The three rules of great grilling
Whenever I grill chicken breasts (or anything else, for that matter), I use the following guidelines to minimize sticking and maximize flavor and grill marks:
Keep it hot. Heat your gas grill to high or build a “three Mississippi” fire in a charcoal grill. For the latter, hold your hand about four inches above the grate. Start counting “one Mississippi, two Mississippi…” and by “three Mississippi,” the intense heat should force you to snatch your hand away.
Keep it clean. Scrub the hot grate thoroughly with a stiff wire brush. This dislodges any debris and minimizes sticking. If you don’t have a grill brush, use a crumpled ball of aluminum foil and hold it with tongs.
Keep it lubricated. Roll a paper towel into a small ball, dip it in vegetable or olive oil, and using tongs, rub it over the bars of the grill grate. Oiling the grill helps prevent sticking, and it helps you get great grill marks.
1. Rubs and glazes add flavor fast
A rub is a mix of herbs and spices that gives meat a savory crust. It can be “dry” (made with dried or powdered seasonings) or “wet” (with vinegar, oil, beer, or other liquid added). A rub is a handy way to add flavor quickly, since it can be patted on just before grilling. For richer, more complex flavor, I’ll let the rub season the meat for an hour or two before grilling.
A glaze is usually a syrupy mixture of butter or oil, a sweetener (like brown sugar or honey), and often a spirit (like bourbon or rum). I like to apply glazes to chicken halfway through grilling. They serve a dual purpose: They add an extra layer of flavor, and they give the finished chicken a shiny, browned appearance.
2. Brines keep the meat juicy
A brine is a salt and water solution that helps keep chicken breasts moist through the process of osmosis. The basic formula for a brine is 1 Tbs. salt and an optional 1 Tbs. sugar or other sweetener for every 1 cup water. Other possible flavorings include herbs, garlic, spirits, and— for an interesting but subtle twist— coffee. The typical brining time for boneless chicken breasts is 2 to 3 hours. Don’t brine them for much longer, as overbrining will give the chicken a rubbery texture and make it overly salty.
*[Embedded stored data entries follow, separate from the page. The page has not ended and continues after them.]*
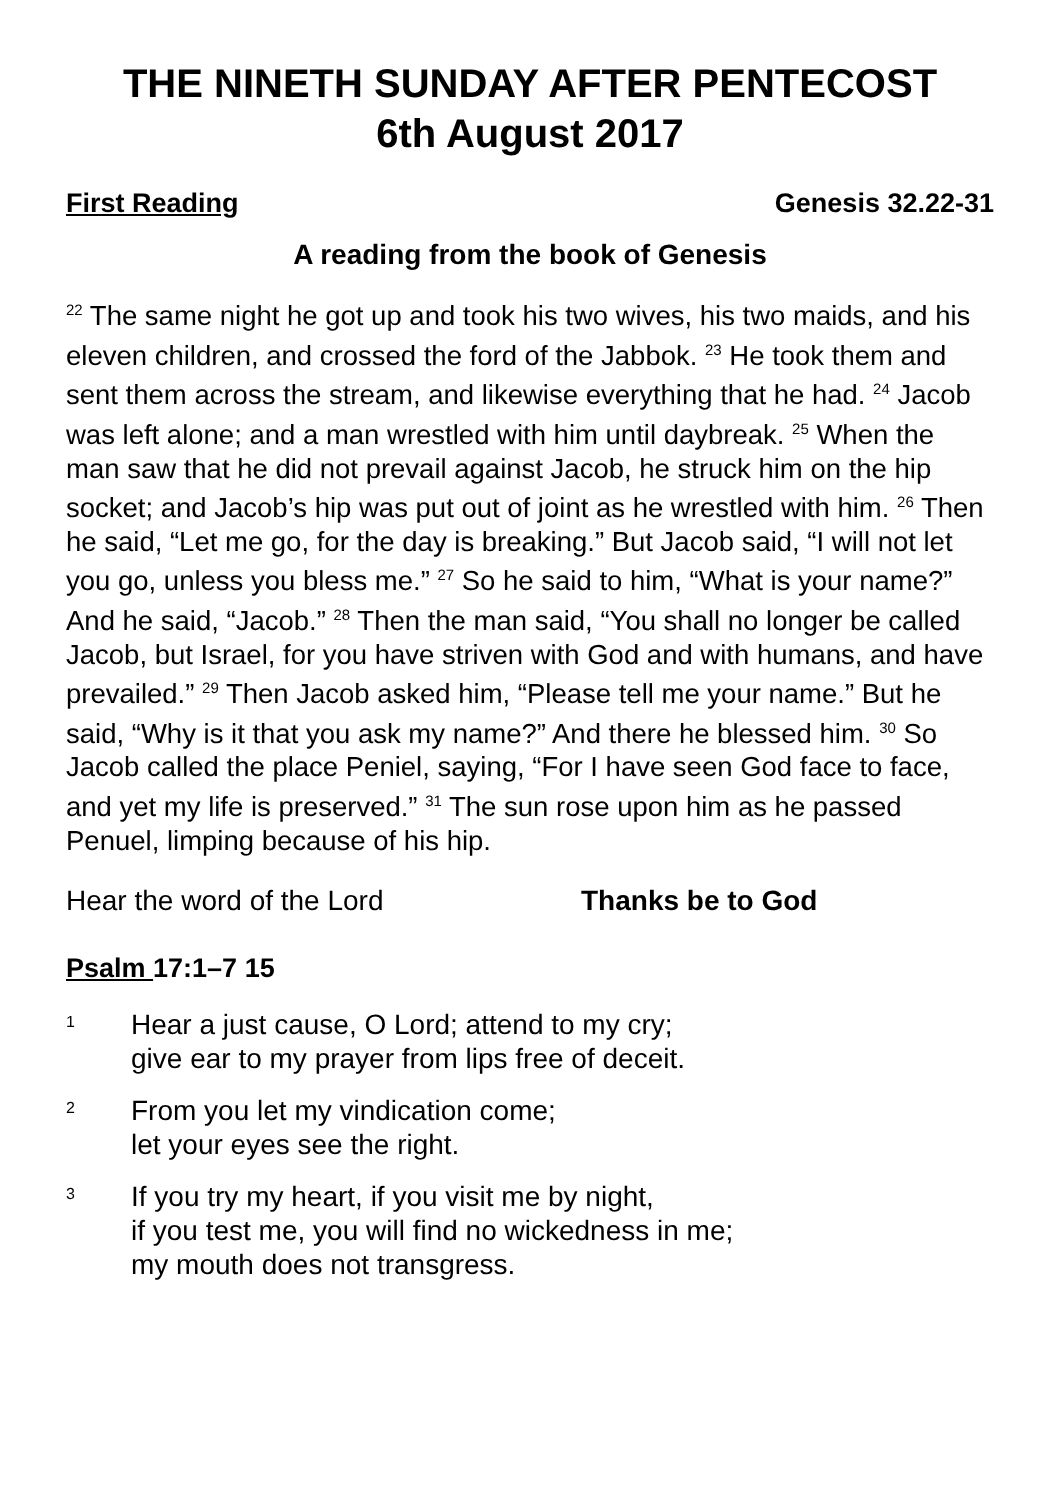THE NINETH SUNDAY AFTER PENTECOST
6th August 2017
First Reading Genesis 32.22-31
A reading from the book of Genesis
<sup>22</sup> The same night he got up and took his two wives, his two maids, and his eleven children, and crossed the ford of the Jabbok. <sup>23</sup> He took them and sent them across the stream, and likewise everything that he had. <sup>24</sup> Jacob was left alone; and a man wrestled with him until daybreak. <sup>25</sup> When the man saw that he did not prevail against Jacob, he struck him on the hip socket; and Jacob’s hip was put out of joint as he wrestled with him. <sup>26</sup> Then he said, “Let me go, for the day is breaking.” But Jacob said, “I will not let you go, unless you bless me.” <sup>27</sup> So he said to him, “What is your name?” And he said, “Jacob.” <sup>28</sup> Then the man said, “You shall no longer be called Jacob, but Israel, for you have striven with God and with humans, and have prevailed.” <sup>29</sup> Then Jacob asked him, “Please tell me your name.” But he said, “Why is it that you ask my name?” And there he blessed him. <sup>30</sup> So Jacob called the place Peniel, saying, “For I have seen God face to face, and yet my life is preserved.” <sup>31</sup> The sun rose upon him as he passed Penuel, limping because of his hip.
Hear the word of the Lord Thanks be to God
Psalm 17:1–7 15
1 Hear a just cause, O Lord; attend to my cry;
give ear to my prayer from lips free of deceit.
2 From you let my vindication come;
let your eyes see the right.
3 If you try my heart, if you visit me by night,
if you test me, you will find no wickedness in me;
my mouth does not transgress.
3. Pounding thinly gets reliable results
Paillard (pronounced pie-YARD) is the French term for a boneless chicken breast or other cut of meat that’s been pounded into broad, thin sheets about 1/4 inch thick. This process minimizes the cooking time to about 1 minute per side, so the chicken doesn’t have time to dry out. And since the thickness is consistent, the breast cooks evenly. I tend to keep the seasonings simple when making paillards: salt, pepper or hot chile flakes, garlic, herbs, a squeeze of fresh lemon juice, and most important, olive oil, which adds flavor and moistness and keeps the chicken from sticking to the grill.
4. A brick helps cook the chicken evenly
Cooking chicken under a brick is a technique I learned in Italy, where it goes by the name of pollo al matone. The basic method is to wrap a brick in aluminum foil (shiny side out for aesthetics) and put it on top of the chicken breasts during grilling. The brick does three things: I compacts the meat so that it cooks more evenly, it presses the meat against the grill grate so you get good grill marks, and it keeps the breaasts partially covered, hellping to keep them from drying out. If you don’t have a brick handy, you can use a heavy cast-iron or steel skilled. Just wrap the underside with foil.